Data for this task:
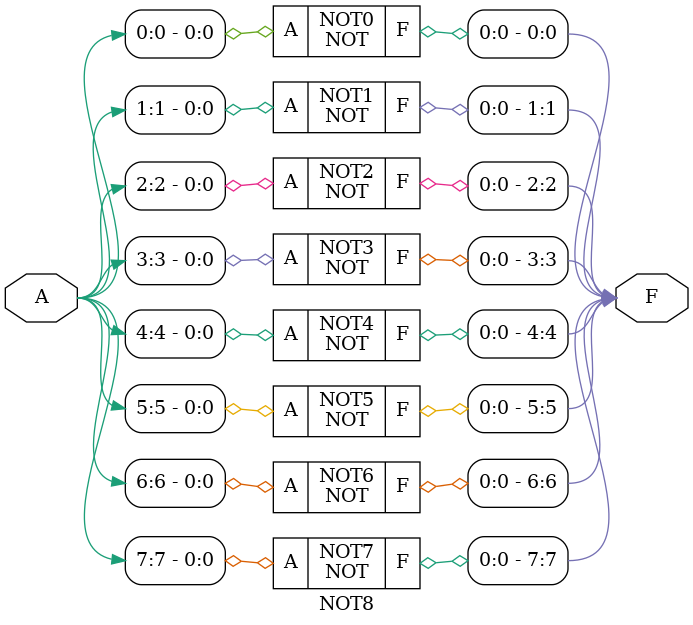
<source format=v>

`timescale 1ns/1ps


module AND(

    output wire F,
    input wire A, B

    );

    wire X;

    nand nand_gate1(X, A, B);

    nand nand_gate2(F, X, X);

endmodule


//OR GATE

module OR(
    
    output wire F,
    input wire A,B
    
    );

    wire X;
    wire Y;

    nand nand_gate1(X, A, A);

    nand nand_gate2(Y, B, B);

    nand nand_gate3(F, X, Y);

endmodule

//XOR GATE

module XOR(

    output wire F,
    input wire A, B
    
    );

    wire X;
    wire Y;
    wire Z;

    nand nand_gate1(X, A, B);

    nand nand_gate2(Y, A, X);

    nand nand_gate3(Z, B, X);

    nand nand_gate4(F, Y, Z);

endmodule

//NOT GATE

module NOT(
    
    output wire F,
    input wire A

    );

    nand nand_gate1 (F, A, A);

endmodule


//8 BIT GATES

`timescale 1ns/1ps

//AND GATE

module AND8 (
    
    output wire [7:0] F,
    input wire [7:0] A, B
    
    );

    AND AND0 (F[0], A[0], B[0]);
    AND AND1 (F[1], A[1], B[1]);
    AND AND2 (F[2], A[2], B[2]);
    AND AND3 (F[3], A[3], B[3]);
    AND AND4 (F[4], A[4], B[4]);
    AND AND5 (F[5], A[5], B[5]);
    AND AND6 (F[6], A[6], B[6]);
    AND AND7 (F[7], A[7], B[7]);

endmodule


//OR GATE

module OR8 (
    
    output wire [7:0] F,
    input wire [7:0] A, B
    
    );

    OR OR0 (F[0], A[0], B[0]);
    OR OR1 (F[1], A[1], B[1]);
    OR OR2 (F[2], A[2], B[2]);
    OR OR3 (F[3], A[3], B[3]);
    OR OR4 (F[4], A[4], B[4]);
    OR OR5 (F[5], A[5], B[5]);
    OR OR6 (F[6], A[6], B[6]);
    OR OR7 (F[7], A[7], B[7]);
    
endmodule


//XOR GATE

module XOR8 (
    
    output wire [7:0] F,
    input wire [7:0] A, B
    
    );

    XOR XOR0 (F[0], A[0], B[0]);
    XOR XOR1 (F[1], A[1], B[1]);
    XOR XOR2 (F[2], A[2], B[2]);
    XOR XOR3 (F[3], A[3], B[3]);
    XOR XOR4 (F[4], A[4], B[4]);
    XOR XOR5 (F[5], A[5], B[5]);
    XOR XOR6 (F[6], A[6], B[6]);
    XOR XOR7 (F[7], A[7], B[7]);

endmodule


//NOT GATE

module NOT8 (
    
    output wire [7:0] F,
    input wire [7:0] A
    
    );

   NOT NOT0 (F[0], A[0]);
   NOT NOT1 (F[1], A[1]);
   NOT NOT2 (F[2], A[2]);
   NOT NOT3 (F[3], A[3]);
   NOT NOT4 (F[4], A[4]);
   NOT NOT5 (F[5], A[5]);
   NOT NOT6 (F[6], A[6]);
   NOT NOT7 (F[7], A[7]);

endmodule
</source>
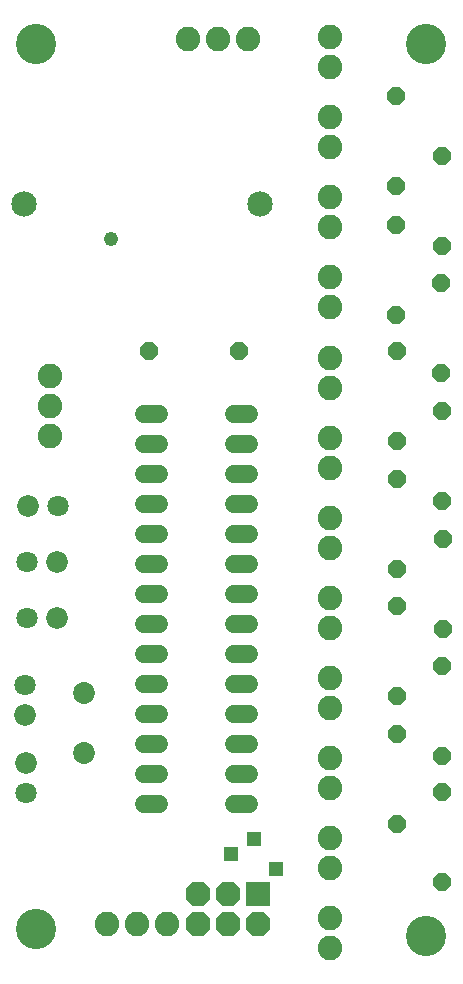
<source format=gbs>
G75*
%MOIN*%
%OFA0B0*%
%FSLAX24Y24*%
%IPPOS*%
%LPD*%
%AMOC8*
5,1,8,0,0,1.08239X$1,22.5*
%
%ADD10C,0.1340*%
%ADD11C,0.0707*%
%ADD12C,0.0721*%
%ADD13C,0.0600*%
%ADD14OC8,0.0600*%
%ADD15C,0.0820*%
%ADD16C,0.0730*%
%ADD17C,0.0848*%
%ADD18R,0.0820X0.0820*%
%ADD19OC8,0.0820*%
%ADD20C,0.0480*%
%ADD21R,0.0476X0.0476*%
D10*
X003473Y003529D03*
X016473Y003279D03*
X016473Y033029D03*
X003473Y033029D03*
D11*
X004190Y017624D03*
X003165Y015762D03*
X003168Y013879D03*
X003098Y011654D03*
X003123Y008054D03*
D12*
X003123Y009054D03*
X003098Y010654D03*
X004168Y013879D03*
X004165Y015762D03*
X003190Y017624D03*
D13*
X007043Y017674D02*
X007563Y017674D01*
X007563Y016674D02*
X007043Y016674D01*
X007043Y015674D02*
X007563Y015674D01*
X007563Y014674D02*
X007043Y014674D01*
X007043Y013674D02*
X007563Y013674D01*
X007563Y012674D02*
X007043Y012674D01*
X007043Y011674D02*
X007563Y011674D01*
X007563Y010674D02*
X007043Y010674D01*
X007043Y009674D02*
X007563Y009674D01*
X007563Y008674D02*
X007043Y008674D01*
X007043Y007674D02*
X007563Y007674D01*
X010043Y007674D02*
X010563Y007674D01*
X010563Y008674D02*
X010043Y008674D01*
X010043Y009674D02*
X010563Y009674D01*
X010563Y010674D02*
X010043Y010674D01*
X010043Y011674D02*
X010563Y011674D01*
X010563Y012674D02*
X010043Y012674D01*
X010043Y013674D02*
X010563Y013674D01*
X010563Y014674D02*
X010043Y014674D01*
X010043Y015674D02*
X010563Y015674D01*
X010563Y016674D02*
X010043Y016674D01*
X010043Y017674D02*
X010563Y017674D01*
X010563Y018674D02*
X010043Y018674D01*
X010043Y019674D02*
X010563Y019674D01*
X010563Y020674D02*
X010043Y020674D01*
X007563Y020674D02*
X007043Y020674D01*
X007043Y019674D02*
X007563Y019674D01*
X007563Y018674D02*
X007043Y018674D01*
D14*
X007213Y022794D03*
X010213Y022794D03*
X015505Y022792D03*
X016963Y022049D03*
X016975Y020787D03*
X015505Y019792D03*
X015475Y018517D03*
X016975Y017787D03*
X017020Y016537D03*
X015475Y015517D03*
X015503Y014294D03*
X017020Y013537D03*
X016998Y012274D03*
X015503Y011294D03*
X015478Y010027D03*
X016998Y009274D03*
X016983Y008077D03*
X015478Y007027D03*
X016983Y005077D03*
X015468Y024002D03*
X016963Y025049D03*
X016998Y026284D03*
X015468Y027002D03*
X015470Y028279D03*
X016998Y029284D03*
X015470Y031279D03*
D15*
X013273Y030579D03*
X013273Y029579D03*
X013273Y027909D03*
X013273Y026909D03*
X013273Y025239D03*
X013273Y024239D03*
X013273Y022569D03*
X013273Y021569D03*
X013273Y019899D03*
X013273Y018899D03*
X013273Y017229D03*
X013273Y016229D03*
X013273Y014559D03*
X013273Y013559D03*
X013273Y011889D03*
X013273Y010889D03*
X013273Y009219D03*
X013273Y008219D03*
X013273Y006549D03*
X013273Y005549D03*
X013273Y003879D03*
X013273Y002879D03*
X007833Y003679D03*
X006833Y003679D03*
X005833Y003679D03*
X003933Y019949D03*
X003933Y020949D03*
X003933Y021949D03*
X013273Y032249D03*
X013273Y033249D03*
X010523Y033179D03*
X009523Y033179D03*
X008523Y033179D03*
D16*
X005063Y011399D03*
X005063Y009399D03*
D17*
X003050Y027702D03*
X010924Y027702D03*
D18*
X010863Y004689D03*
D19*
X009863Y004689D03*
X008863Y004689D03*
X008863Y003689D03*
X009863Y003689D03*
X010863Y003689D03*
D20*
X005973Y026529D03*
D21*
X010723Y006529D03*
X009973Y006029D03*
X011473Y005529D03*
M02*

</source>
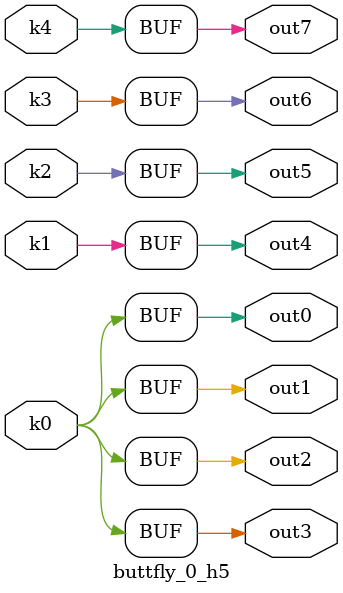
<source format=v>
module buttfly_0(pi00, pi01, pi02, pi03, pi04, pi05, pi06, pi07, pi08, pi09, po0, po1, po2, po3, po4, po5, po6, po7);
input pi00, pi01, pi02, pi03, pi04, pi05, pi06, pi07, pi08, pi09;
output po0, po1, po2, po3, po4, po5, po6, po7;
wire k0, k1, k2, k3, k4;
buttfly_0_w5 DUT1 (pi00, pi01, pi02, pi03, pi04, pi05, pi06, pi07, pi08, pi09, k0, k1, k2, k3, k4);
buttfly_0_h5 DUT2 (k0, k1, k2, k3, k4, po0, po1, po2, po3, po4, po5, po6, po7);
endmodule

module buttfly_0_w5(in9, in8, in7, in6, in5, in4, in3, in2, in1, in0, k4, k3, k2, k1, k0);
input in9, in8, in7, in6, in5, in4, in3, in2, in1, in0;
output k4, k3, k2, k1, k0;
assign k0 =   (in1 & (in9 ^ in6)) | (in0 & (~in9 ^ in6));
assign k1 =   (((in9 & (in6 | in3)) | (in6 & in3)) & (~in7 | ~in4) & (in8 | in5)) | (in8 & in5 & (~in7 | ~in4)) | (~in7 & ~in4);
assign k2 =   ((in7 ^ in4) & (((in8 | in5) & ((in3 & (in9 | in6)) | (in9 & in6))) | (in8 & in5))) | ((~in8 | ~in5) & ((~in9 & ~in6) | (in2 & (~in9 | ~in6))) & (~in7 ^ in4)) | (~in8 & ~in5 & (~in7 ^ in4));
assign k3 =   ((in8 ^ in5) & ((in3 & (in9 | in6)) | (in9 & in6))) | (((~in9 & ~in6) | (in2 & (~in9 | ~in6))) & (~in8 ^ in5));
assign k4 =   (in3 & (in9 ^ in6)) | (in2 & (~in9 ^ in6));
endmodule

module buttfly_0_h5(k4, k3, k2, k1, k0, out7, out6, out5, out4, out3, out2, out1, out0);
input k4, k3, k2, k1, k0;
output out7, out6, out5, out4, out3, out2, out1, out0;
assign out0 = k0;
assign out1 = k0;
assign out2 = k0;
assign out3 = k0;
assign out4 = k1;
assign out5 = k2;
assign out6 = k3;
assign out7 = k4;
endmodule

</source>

About this exercise:
Taking the records above, print only and exactly the lines from the line with "NOT NOT1 (F[1], A[1]);" to the line with "X007563Y012674D02*", both kept, and exclude pictures.

Answer for this exercise:
   NOT NOT1 (F[1], A[1]);
   NOT NOT2 (F[2], A[2]);
   NOT NOT3 (F[3], A[3]);
   NOT NOT4 (F[4], A[4]);
   NOT NOT5 (F[5], A[5]);
   NOT NOT6 (F[6], A[6]);
   NOT NOT7 (F[7], A[7]);

endmodule
</source>
<source format=gbs>
G75*
%MOIN*%
%OFA0B0*%
%FSLAX24Y24*%
%IPPOS*%
%LPD*%
%AMOC8*
5,1,8,0,0,1.08239X$1,22.5*
%
%ADD10C,0.1340*%
%ADD11C,0.0707*%
%ADD12C,0.0721*%
%ADD13C,0.0600*%
%ADD14OC8,0.0600*%
%ADD15C,0.0820*%
%ADD16C,0.0730*%
%ADD17C,0.0848*%
%ADD18R,0.0820X0.0820*%
%ADD19OC8,0.0820*%
%ADD20C,0.0480*%
%ADD21R,0.0476X0.0476*%
D10*
X003473Y003529D03*
X016473Y003279D03*
X016473Y033029D03*
X003473Y033029D03*
D11*
X004190Y017624D03*
X003165Y015762D03*
X003168Y013879D03*
X003098Y011654D03*
X003123Y008054D03*
D12*
X003123Y009054D03*
X003098Y010654D03*
X004168Y013879D03*
X004165Y015762D03*
X003190Y017624D03*
D13*
X007043Y017674D02*
X007563Y017674D01*
X007563Y016674D02*
X007043Y016674D01*
X007043Y015674D02*
X007563Y015674D01*
X007563Y014674D02*
X007043Y014674D01*
X007043Y013674D02*
X007563Y013674D01*
X007563Y012674D02*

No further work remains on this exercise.